Toujours plus vite. Manger vite, rouler vite, vivre la vie… vite.
On veut être aussi efficaces qu’un suppositoire dans l’cul d’un chanteur enrhumé.
Fait qu’on se pense autonomes. On s’isole malgré nous parce qu’on a tout à portée de main. Téléphone cellulaire, Tinder, Netflix, manette de télévision… Classique. La manette est restée sur le meuble de télé, la salope.
J’avais à peine 9 ans. Mon père avait l’habitude de m’emmener au marché aux puces. Au quoi?!
C’est un endroit où tu te rends, physiquement, en voiture ou à pied. Ça prend environ 2 heures de ta journée (je sais, c’est du suicide, car nos secondes sont tellement précieuses). Tu marches dans des allées qui puent, tu vois du monde qui pue aussi, tu parles avec des humains, en face. Il fait un peu sombre, mais il y a plein de bébelles qui te font oublier le manque de fenêtres.
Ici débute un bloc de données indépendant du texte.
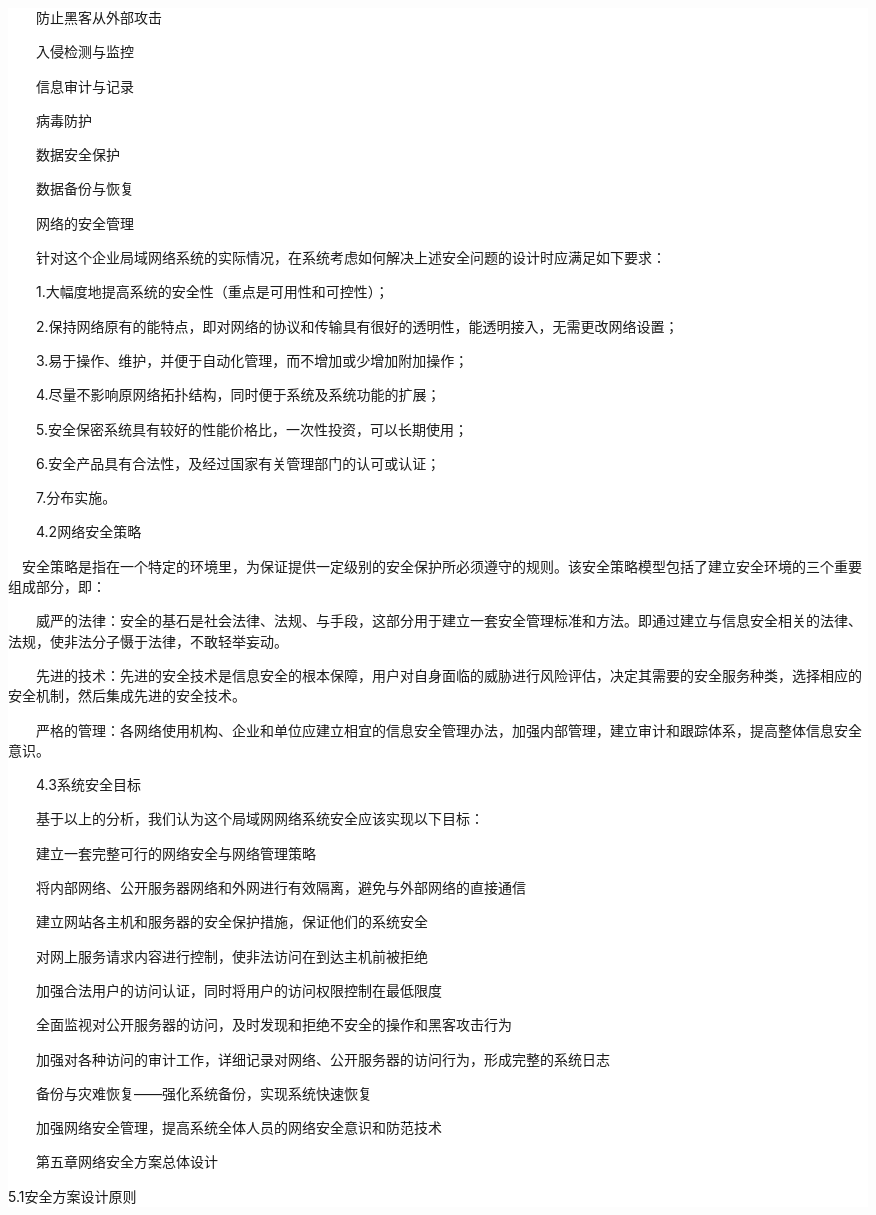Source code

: 　　防止黑客从外部攻击

　　入侵检测与监控

　　信息审计与记录

　　病毒防护

　　数据安全保护

　　数据备份与恢复

　　网络的安全管理

　　针对这个企业局域网络系统的实际情况，在系统考虑如何解决上述安全问题的设计时应满足如下要求：

　　1.大幅度地提高系统的安全性（重点是可用性和可控性）；

　　2.保持网络原有的能特点，即对网络的协议和传输具有很好的透明性，能透明接入，无需更改网络设置；

　　3.易于操作、维护，并便于自动化管理，而不增加或少增加附加操作；

　　4.尽量不影响原网络拓扑结构，同时便于系统及系统功能的扩展；

　　5.安全保密系统具有较好的性能价格比，一次性投资，可以长期使用；

　　6.安全产品具有合法性，及经过国家有关管理部门的认可或认证；

　　7.分布实施。

　　4.2网络安全策略

　安全策略是指在一个特定的环境里，为保证提供一定级别的安全保护所必须遵守的规则。该安全策略模型包括了建立安全环境的三个重要组成部分，即：

　　威严的法律：安全的基石是社会法律、法规、与手段，这部分用于建立一套安全管理标准和方法。即通过建立与信息安全相关的法律、法规，使非法分子慑于法律，不敢轻举妄动。

　　先进的技术：先进的安全技术是信息安全的根本保障，用户对自身面临的威胁进行风险评估，决定其需要的安全服务种类，选择相应的安全机制，然后集成先进的安全技术。

　　严格的管理：各网络使用机构、企业和单位应建立相宜的信息安全管理办法，加强内部管理，建立审计和跟踪体系，提高整体信息安全意识。

　　4.3系统安全目标

　　基于以上的分析，我们认为这个局域网网络系统安全应该实现以下目标：

　　建立一套完整可行的网络安全与网络管理策略

　　将内部网络、公开服务器网络和外网进行有效隔离，避免与外部网络的直接通信

　　建立网站各主机和服务器的安全保护措施，保证他们的系统安全

　　对网上服务请求内容进行控制，使非法访问在到达主机前被拒绝

　　加强合法用户的访问认证，同时将用户的访问权限控制在最低限度

　　全面监视对公开服务器的访问，及时发现和拒绝不安全的操作和黑客攻击行为

　　加强对各种访问的审计工作，详细记录对网络、公开服务器的访问行为，形成完整的系统日志

　　备份与灾难恢复——强化系统备份，实现系统快速恢复

　　加强网络安全管理，提高系统全体人员的网络安全意识和防范技术

　　第五章网络安全方案总体设计

5.1安全方案设计原则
Tu payes en argent comptant. Tu maga… Attends. Oui! Tu magasines! J’aurais juste dû dire que j’allais chez AliExpress. Désolée.
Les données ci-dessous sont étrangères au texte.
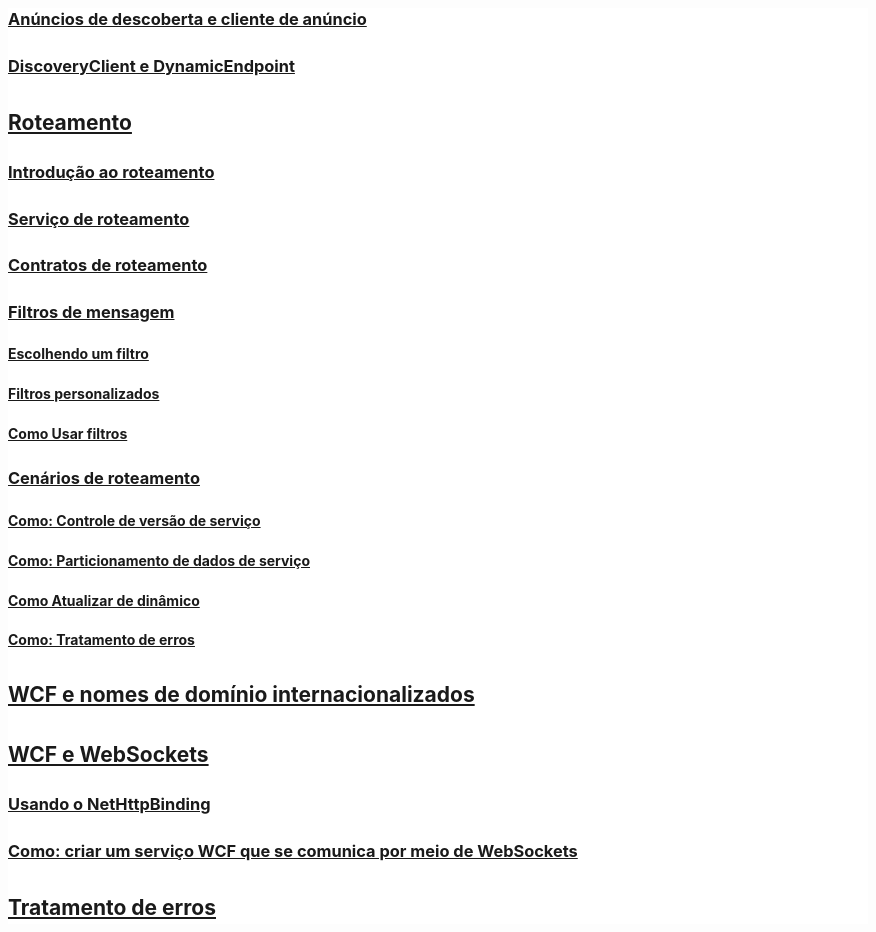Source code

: ### [Anúncios de descoberta e cliente de anúncio](discovery-announcements-and-announcement-client.md)
### [DiscoveryClient e DynamicEndpoint](discoveryclient-and-dynamicendpoint.md)
## [Roteamento](routing.md)
### [Introdução ao roteamento](routing-introduction.md)
### [Serviço de roteamento](routing-service.md)
### [Contratos de roteamento](routing-contracts.md)
### [Filtros de mensagem](message-filters.md)
#### [Escolhendo um filtro](choosing-a-filter.md)
#### [Filtros personalizados](custom-filters.md)
#### [Como Usar filtros](how-to-use-filters.md)
### [Cenários de roteamento](routing-scenarios.md)
#### [Como: Controle de versão de serviço](how-to-service-versioning.md)
#### [Como: Particionamento de dados de serviço](how-to-service-data-partitioning.md)
#### [Como Atualizar de dinâmico](how-to-dynamic-update.md)
#### [Como: Tratamento de erros](how-to-error-handling.md)
## [WCF e nomes de domínio internacionalizados](wcf-and-internationalized-domain-names.md)
## [WCF e WebSockets](wcf-and-websockets.md)
### [Usando o NetHttpBinding](using-the-nethttpbinding.md)
### [Como: criar um serviço WCF que se comunica por meio de WebSockets](how-to-create-a-wcf-service-that-communicates-over-websockets.md)
## [Tratamento de erros](error-handling.md)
J’ai grandi avec ça. La relève est née avec des cellulaires dans les mains. Moi, je suis née les mains vides. Mon divertissement, je le créais.
Mais là, on s’voit plus, humains.
Je préfère pogner un virus en frenchant une fille plutôt qu’en tapant « Une mère et sept Chinois » sur Google.
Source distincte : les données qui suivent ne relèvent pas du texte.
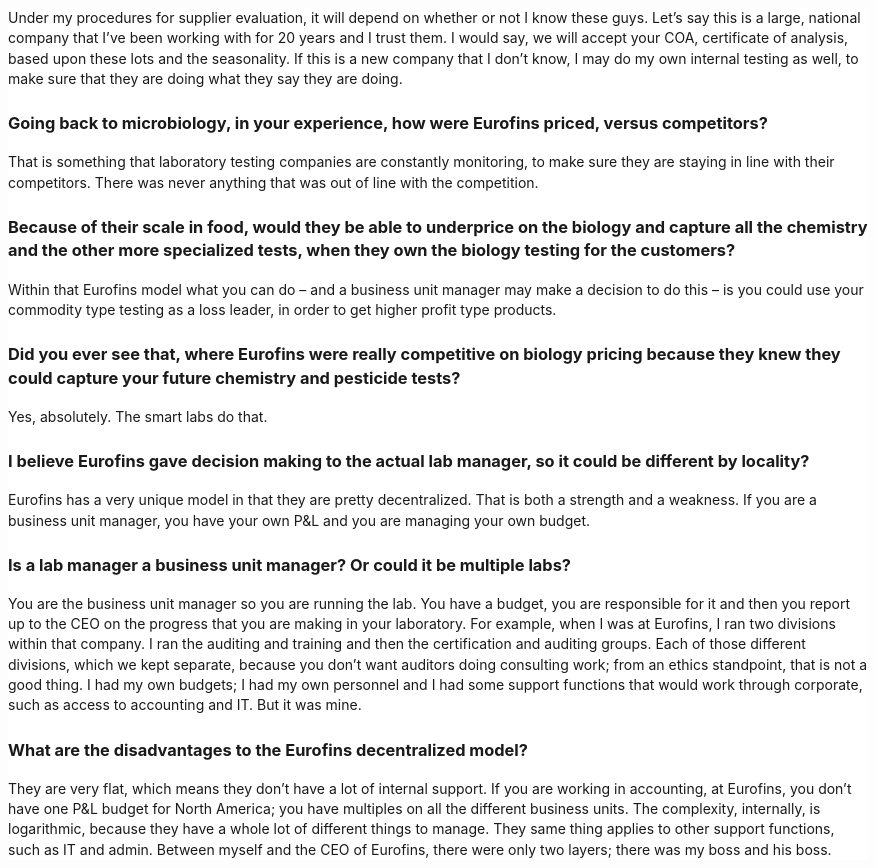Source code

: Under my procedures for supplier evaluation, it will depend on whether or not I know these guys. Let’s say this is a large, national company that I’ve been working with for 20 years and I trust them. I would say, we will accept your COA, certificate of analysis, based upon these lots and the seasonality. If this is a new company that I don’t know, I may do my own internal testing as well, to make sure that they are doing what they say they are doing.

### Going back to microbiology, in your experience, how were Eurofins priced, versus competitors?

That is something that laboratory testing companies are constantly monitoring, to make sure they are staying in line with their competitors. There was never anything that was out of line with the competition.

### Because of their scale in food, would they be able to underprice on the biology and capture all the chemistry and the other more specialized tests, when they own the biology testing for the customers?

Within that Eurofins model what you can do – and a business unit manager may make a decision to do this – is you could use your commodity type testing as a loss leader, in order to get higher profit type products.

### Did you ever see that, where Eurofins were really competitive on biology pricing because they knew they could capture your future chemistry and pesticide tests?

Yes, absolutely. The smart labs do that.

### I believe Eurofins gave decision making to the actual lab manager, so it could be different by locality?

Eurofins has a very unique model in that they are pretty decentralized. That is both a strength and a weakness. If you are a business unit manager, you have your own P&L and you are managing your own budget.

### Is a lab manager a business unit manager? Or could it be multiple labs?

You are the business unit manager so you are running the lab. You have a budget, you are responsible for it and then you report up to the CEO on the progress that you are making in your laboratory. For example, when I was at Eurofins, I ran two divisions within that company. I ran the auditing and training and then the certification and auditing groups. Each of those different divisions, which we kept separate, because you don’t want auditors doing consulting work; from an ethics standpoint, that is not a good thing. I had my own budgets; I had my own personnel and I had some support functions that would work through corporate, such as access to accounting and IT. But it was mine.

### What are the disadvantages to the Eurofins decentralized model?

They are very flat, which means they don’t have a lot of internal support. If you are working in accounting, at Eurofins, you don’t have one P&L budget for North America; you have multiples on all the different business units. The complexity, internally, is logarithmic, because they have a whole lot of different things to manage. They same thing applies to other support functions, such as IT and admin. Between myself and the CEO of Eurofins, there were only two layers; there was my boss and his boss.
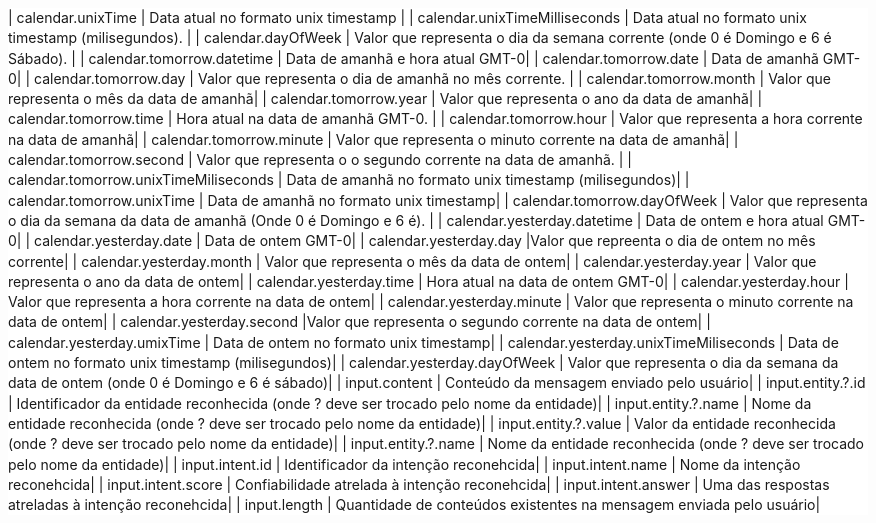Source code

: | calendar.unixTime         | Data atual no formato unix timestamp                                     |
| calendar.unixTimeMilliseconds          | Data atual no formato unix timestamp (milisegundos).                       |
| calendar.dayOfWeek           | Valor que representa o dia da semana corrente (onde 0 é Domingo e 6 é Sábado).           |
| calendar.tomorrow.datetime         | Data de amanhã e hora atual GMT-0|
| calendar.tomorrow.date            | Data de amanhã GMT-0|
| calendar.tomorrow.day           | Valor que representa o dia de amanhã no mês corrente.           |
| calendar.tomorrow.month         | Valor que representa o mês da data de amanhã|
| calendar.tomorrow.year            | Valor que representa o ano da data de amanhã|
| calendar.tomorrow.time           | Hora atual na data de amanhã GMT-0.           |
| calendar.tomorrow.hour         | Valor que representa a hora corrente na data de amanhã|
| calendar.tomorrow.minute            | Valor que representa o minuto corrente na data de amanhã|
| calendar.tomorrow.second           | Valor que representa o o segundo corrente na data de amanhã.           |
| calendar.tomorrow.unixTimeMiliseconds         | Data de amanhã no formato unix timestamp (milisegundos)|
| calendar.tomorrow.unixTime            | Data de amanhã no formato unix timestamp|
| calendar.tomorrow.dayOfWeek           | Valor que representa o dia da semana da data de amanhã (Onde 0 é Domingo e 6 é).           |
| calendar.yesterday.datetime         | Data de ontem e hora atual GMT-0|
| calendar.yesterday.date            | Data de ontem GMT-0|
| calendar.yesterday.day         |Valor que repreenta o dia de ontem no mês corrente|
| calendar.yesterday.month            | Valor que representa o mês da data de ontem|
| calendar.yesterday.year         | Valor que representa o ano da data de ontem|
| calendar.yesterday.time            | Hora atual na data de ontem GMT-0|
| calendar.yesterday.hour         | Valor que representa a hora corrente na data de ontem|
| calendar.yesterday.minute            | Valor que representa o minuto corrente na data de ontem|
| calendar.yesterday.second         |Valor que representa o segundo corrente na data de ontem|
| calendar.yesterday.umixTime            | Data de ontem no formato unix timestamp|
| calendar.yesterday.unixTimeMiliseconds         | Data de ontem no formato unix timestamp (milisegundos)|
| calendar.yesterday.dayOfWeek            | Valor que representa o dia da semana da data de ontem (onde 0 é Domingo e 6 é sábado)|
| input.content         | Conteúdo da mensagem enviado pelo usuário|
| input.entity.?.id            | Identificador da entidade reconhecida (onde ? deve ser trocado pelo nome da entidade)|
| input.entity.?.name        | Nome da entidade reconhecida (onde ? deve ser trocado pelo nome da entidade)|
| input.entity.?.value          | Valor da entidade reconhecida (onde ? deve ser trocado pelo nome da entidade)|
| input.entity.?.name        | Nome da entidade reconhecida (onde ? deve ser trocado pelo nome da entidade)|
| input\.intent.id          | Identificador da intenção reconehcida|
| input\.intent.name          | Nome da intenção reconehcida|
| input\.intent.score          | Confiabilidade atrelada à intenção reconehcida|
| input\.intent.answer          | Uma das respostas atreladas à intenção reconehcida|
| input.length          | Quantidade de conteúdos existentes na mensagem enviada pelo usuário|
Toujours plus vite. De plus en plus seuls.
Ça me rend triste. Quand je suis triste, je vais manger chez McDonald’s. Là-bas, y’a toujours une caissière pour te donner des sourires gratuits.
Je reste debout, devant le comptoir. Personne pour prendre ma commande. Personne semble me voir. Je panique un peu parce que moi, j’aime ça te dire c’que j’ai envie de manger, Madame la caissière. On partira pas en voyage de noces avec ça, mais au moins, on aura jasé. On aura même vécu un malaise parce que je vais peut-être être game de te dire que t’as une graine entre les dents!
Mais on aura des histoires à raconter.
Ça y est. Je ne vais pas avoir le choix… On en est là. Je déteste me masturber alors pas besoin d’te dire que je redoute la borne libre-service à ma droite.
Je pitonne ma commande, en silence. Aucun contact humain. Pouet pouet. Je prends mon numéro et je retourne patienter, seule, au comptoir.
Les minutes passent…
« Commande numéro 576!!… »
Pas de son, pas d’image.
« COMMANDE NUMÉRO 576!!!!! »
De plus en plus impatiente.
« MADAME!!! Commande numéro 576, c’est vous!!??? »
Je l’ignore et lève finalement les yeux, tranquillement, de l’écran de mon téléphone cellulaire.
Nous voilà quittes. Goûte à ta médecine.